* **Texto do documento**

O falecimento de Jonathan Demme faz-nos rever e revalorizar a criatividade de um independente dentro de Hollywood — este texto foi publicado no Diário de Notícias (27 Abril), com o título 'Um autor de "série B"'.
Quando situamos Jonathan Demme nas convulsões do cinema americano depois da idade de ouro do classicismo, dir-se-ia que ele não pertence a nenhum espaço específico. Por um lado, surgiu depois da geração dos que, como Arthur Penn, Sidney Lumet ou John Frankenheimer, começaram a sua formação nas produções televisivas e, de facto, transfiguraram a paisagem estética de Hollywood; por outro lado, é verdade que a sua afirmação é paralela à de Francis Ford Coppola ou Martin Scorsese (cujas carreiras também estão ligadas ao produtor Roger Corman), mas a sua obra não está marcada pelo mesmo tipo de unidade temática ou experimental que distingue os autores de Apocalypse Now e O Touro Enraivecido. Podemos, talvez, resumir a sua singularidade considerando que o seu trabalho nunca alienou um espírito de “série B” obviamente devedor da aprendizagem (de escrita e realização) sob a égide de Corman.
Em 2008, Demme dirigiu um filme sublime que, a meu ver, pode condensar as suas qualidades. Tinha, curiosamente, argumento de Jenny Lumet, filha de Sidney Lumet. Chamava-se O Casamento de Rachel e nele se contava “apenas” a história de uma jovem que, na sequência de um difícil processo clínico de desintoxicação, regressava à família para assistir ao casamento da irmã. Centrado naquela que me parece (de muito longe) a melhor interpretação de Anne Hathaway, o filme distinguia-se pela perturbante intensidade das suas emoções, registadas com a “ligeireza” de um documentário familiar. Dito de outro modo: Demme possuía esse gosto do paradoxo, inerente à “série B”, em que as coisas mais banais podem envolver o destino do mundo. Será preciso lembrar que, nesta perspectiva, O Silêncio dos Inocentes, é também um guia essencial para a estranha familiaridade dos nossos pecados?

(Registos do conjunto de dados)

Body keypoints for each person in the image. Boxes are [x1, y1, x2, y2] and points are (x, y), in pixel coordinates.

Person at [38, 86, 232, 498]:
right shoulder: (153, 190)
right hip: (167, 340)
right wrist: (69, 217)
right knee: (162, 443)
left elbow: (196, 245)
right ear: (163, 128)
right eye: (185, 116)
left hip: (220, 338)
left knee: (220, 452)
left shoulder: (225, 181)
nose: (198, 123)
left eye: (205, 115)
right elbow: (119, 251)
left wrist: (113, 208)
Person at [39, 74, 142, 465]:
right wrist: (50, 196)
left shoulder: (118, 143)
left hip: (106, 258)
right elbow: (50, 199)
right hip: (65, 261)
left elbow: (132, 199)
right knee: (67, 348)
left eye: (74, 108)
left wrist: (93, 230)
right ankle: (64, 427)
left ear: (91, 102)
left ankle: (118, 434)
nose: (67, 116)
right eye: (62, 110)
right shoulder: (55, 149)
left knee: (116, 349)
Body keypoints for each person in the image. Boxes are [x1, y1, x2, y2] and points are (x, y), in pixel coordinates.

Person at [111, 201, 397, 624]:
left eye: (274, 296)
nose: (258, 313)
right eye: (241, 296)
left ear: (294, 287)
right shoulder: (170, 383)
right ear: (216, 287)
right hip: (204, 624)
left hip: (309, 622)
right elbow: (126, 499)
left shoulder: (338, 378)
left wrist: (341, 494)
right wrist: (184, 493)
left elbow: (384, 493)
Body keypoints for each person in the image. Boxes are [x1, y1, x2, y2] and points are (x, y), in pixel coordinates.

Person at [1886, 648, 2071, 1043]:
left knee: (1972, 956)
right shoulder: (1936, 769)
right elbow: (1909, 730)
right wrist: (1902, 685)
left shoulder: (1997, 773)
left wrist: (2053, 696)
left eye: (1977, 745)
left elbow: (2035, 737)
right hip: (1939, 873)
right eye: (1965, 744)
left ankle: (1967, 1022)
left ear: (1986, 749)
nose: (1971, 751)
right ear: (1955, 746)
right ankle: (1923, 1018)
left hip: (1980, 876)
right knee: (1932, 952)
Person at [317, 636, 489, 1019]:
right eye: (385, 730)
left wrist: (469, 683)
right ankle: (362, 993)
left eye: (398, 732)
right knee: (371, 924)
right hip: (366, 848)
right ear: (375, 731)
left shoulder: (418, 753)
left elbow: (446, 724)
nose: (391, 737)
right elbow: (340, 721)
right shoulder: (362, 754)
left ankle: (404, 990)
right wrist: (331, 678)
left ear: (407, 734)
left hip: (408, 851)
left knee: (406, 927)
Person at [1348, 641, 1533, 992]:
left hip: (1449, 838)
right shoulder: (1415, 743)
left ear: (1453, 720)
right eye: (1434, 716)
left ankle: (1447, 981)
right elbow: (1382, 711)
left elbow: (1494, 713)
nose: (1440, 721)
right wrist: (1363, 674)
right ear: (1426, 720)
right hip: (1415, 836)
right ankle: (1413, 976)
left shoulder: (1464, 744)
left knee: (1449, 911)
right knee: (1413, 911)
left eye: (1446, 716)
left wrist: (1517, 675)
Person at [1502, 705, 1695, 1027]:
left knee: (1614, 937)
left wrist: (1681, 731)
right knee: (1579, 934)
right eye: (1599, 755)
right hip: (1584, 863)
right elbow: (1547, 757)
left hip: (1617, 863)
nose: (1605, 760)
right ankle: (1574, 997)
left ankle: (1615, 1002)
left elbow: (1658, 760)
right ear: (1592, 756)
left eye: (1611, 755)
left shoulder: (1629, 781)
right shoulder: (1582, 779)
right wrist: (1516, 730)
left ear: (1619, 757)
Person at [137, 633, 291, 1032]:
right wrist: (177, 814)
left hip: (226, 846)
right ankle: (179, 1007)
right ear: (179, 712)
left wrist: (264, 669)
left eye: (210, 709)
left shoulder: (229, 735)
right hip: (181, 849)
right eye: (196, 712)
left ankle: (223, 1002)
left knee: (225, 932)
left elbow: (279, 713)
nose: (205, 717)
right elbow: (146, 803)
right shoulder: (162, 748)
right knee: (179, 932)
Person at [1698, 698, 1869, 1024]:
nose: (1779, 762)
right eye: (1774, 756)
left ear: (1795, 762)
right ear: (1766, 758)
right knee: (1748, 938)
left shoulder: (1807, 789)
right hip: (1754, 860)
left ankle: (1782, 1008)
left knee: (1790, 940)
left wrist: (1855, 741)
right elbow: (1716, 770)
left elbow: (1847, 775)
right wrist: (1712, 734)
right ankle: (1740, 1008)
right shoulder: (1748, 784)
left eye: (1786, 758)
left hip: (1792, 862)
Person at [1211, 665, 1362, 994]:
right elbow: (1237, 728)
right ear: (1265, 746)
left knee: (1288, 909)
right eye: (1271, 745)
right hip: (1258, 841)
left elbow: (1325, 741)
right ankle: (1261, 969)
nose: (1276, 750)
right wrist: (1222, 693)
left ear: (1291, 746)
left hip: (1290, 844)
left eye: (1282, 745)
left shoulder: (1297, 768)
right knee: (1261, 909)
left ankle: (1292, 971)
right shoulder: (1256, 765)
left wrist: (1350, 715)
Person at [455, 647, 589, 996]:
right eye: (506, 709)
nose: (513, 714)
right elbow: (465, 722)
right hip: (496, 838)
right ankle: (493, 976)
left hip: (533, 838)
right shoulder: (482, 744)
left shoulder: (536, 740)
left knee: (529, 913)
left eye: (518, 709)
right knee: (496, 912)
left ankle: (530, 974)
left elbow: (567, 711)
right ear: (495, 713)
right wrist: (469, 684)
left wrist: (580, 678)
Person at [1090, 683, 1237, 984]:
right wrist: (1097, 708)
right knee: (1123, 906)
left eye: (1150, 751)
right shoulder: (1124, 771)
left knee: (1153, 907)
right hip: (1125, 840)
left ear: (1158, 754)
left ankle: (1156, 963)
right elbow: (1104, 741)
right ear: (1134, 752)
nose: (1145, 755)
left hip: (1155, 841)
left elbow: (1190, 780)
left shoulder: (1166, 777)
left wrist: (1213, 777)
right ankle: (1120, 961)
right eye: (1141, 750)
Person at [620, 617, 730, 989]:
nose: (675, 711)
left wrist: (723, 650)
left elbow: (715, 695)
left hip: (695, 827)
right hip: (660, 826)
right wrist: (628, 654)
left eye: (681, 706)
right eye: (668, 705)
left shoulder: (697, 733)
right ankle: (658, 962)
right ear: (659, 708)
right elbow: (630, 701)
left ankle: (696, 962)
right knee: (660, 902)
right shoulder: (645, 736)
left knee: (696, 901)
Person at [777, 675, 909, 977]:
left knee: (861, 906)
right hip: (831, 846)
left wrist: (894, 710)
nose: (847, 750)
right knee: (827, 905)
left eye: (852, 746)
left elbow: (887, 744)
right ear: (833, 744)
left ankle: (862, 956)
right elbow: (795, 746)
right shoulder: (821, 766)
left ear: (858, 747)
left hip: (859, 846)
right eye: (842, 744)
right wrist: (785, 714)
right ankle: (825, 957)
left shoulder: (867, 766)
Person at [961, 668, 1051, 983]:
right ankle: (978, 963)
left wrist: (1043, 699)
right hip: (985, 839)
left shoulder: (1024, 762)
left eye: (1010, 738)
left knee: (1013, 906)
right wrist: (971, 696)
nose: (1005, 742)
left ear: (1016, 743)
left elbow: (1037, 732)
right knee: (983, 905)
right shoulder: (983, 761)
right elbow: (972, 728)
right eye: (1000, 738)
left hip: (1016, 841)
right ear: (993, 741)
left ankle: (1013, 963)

* **Tarefas a realizar**
**a.** Indique se cada uma das afirmações seguintes concorda com o texto sobre Jonathan Demme, respondendo sim ou não e citando literalmente as palavras do texto que o decidem: (i) O Casamento de Rachel teve argumento de Jenny Lumet; (ii) Jonathan Demme começou a sua formação nas produções televisivas, tal como Arthur Penn; (iii) o texto sobre Jonathan Demme foi publicado no Diário de Notícias.
**b.** Segundo o texto sobre Jonathan Demme, em que ano dirigiu ele O Casamento de Rachel?
As entradas apresentadas não são necessárias.

* **Respostas numeradas**
**a.**
(i) Sim: "Tinha, curiosamente, argumento de Jenny Lumet, filha de Sidney Lumet."
(ii) Não: "surgiu depois da geração dos que, como Arthur Penn, Sidney Lumet ou John Frankenheimer, começaram a sua formação nas produções televisivas"
(iii) Sim: "este texto foi publicado no Diário de Notícias (27 Abril)"

**b.** Em 2008.